For those of you who have been studying an exam syllabus and have signed up for music exams back in January, the exam season is soon upon us. Our music school upstairs in our Tunbridge Wells branch, becomes the examination centre for a month, and hosts examiners from Trinity, London College of Music and the Associated Board.  We host up to 400 students from near and far, whether tutored privately, at school, or here at Brittens Music School. The next exams run from the 4th of March to the 6th of April.
 
If it is your first exam, don't be worried. The examiners WANT you to pass. You will already have worked through the requirements of the syllabus with your teacher, and you still have several weeks of practice to perfect your playing before the big event! This article explains a few things about the exam so that you are as prepared as you can be when the day comes.
 
If you haven't been there already, go along to the ABRSM website.  On their site is a booklet called Your Guide to ABRSM Exams.  We really recommend that you read it through as it gives an insight into what they are looking for and how the exam works.
 

What To Expect

On the day, arrive early! When visiting Tunbridge Wells, there are a variety of places to park; the closest of which would be Hoopers car park across the road, or just up from there at Calverley Park behind the Sainsbury Metro (both Pay and Display) plus the station car park down the side of the building. We are positioned directly across from Tunbridge Wells train station, so if you can manage with your instrument, then arriving by train would be easy as we are directly across the road from the station.
 
When you check in, you will be asked to write down which order you would like to play your pieces. This is just so the examiner knows what to expect from each candidate. You will then be invited to use one of our practice rooms for at least 10 minutes, perhaps more if it is quiet.  If it is a piano exam, we have Yamaha upright pianos in our practice rooms.  
 
When it is your turn, take a deep breath, and walk in calmly - the examiners are NICE people, who work with nervous students all year round; they are used to helping you calm your nerves.  
 
The way they mark is to start you at the pass mark, then give you points for good work and remove points for mistakes. If you make a mistake, remember that all the time you play, they are giving you points for what you got right!
 
They are looking at 5 main areas as you play:
 
Pitch - that you play all the notes accurately
Time - that you are able to play with a stable tempo or beat without fluctuations
Tone - that you control the projection of the sound - adhering to the notations in the music
Shape - attention to the form or structure of the piece, phrasing, repeats etc. 
Performance - this is where your confidence shines through, where you show that you enjoy playing, are in control of the piece, and are able to communicate that throughout!
 
Once your pieces are over, you will move to the other three elements of the exam;
scales & arpegios, sight-reading, and aural tests.
 
• The best advice for scale prep, is to keep playing them everyday. The more you play them, the better technique you will develop and the easier they are.

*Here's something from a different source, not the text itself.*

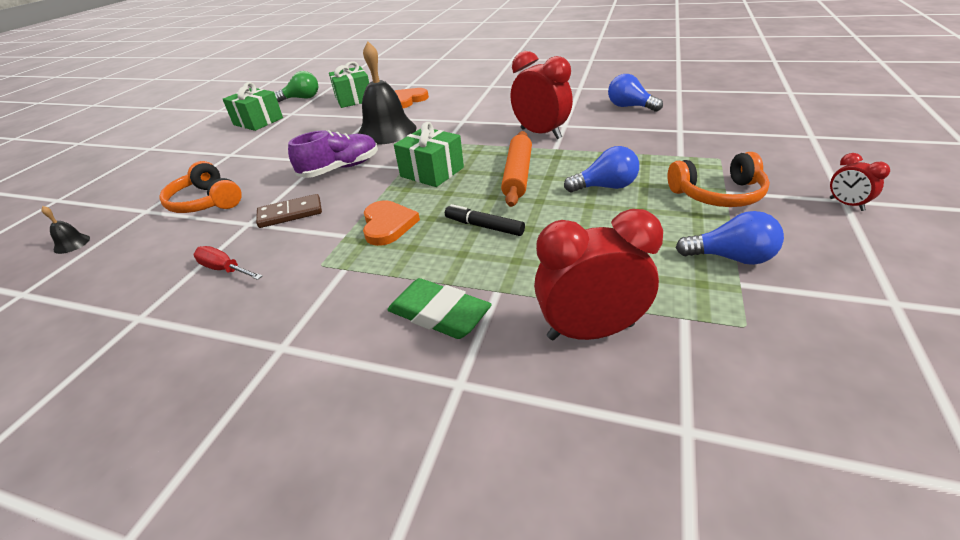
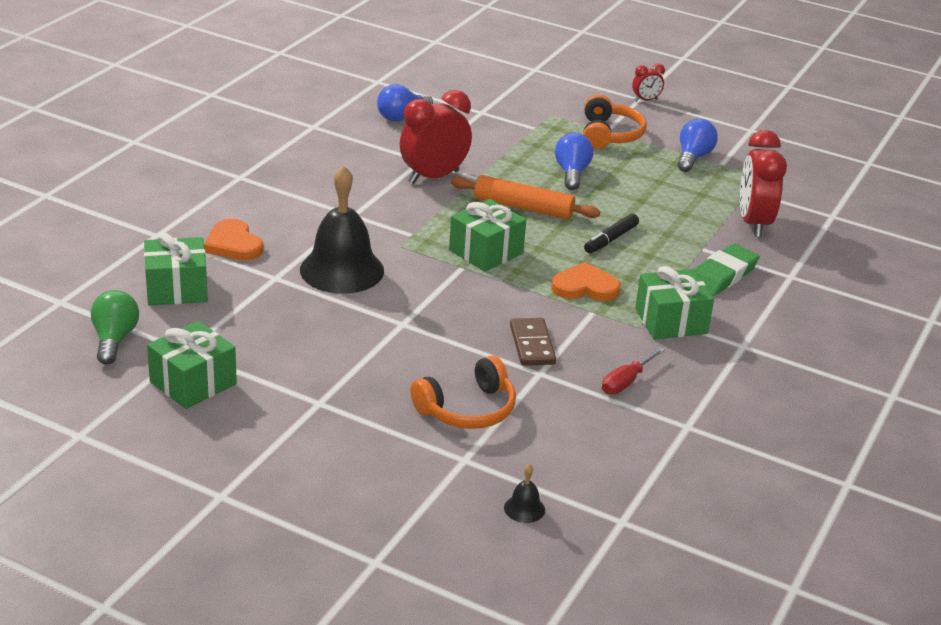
camera: 85 degrees left, 5 degrees down
(331, 284) = (671, 321): none -> green gift
(340, 168) = (436, 309): purple shoe -> none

They show that you have awareness of the keys and familiarity with patterns.
• With sight-reading, these demonstrate that you are able to recognise rhythm and melody, are able to KEEP GOING, and able to catch some of the musical details.  
• Aural tests develop in complexity as you move up the grades, but are designed to show that you are able to recognise musical features, and that you can distinguish pitch and rhythm.  The more you are familiar with the tests, the better you will be. Singing along to your favourite songs, and listening for changes in a melody are all helping you recognise these musical features.
 

Managing those nerves:

• In terms of managing your nerves:  keep yourself fit, and make sure you eat and sleep well. It is like any exam - you need to be in peak condition.
• Be prepared for the day.  Reading this article will help you, and popping over to the ABRSM site will also!
• Visualise success.  Imagine the certificate.  Remember all the times you practiced, thinking about this exam, and now you are here, make the most of it!
• Playing in front of a stranger can be a challenge.  Perform in front of friends or family, so you become more used to an audience.
• Control your breathing - nerves tend to make us breath faster, which won't help your control.
• Smile - it relaxes the tension in your face, and enables you to relax more.
• Remember that you actually really enjoy playing your instrument, and keep concentrating on the music.
• If you make a mistake, MOVE ON.  Don't linger on it, and don't worry about it - we all make them, enjoy the rest of the performance.
 
Once the exam is over (anywhere between 12 and 30 minutes depending on your grade) - you are free to leave! You have 7 days to report anything that you feel impacted your performance on the day. Your results will be available online via your teacher in around 2 weeks, with a certificate arriving within the month.
 
If you have forgotten anything on the day, we have a fully stocked music shop at the music school, so broken reeds, bows, forgotten your music? We've got you covered!
We wish you the very best of luck in your exam, and look forward to welcoming you at Brittens Music!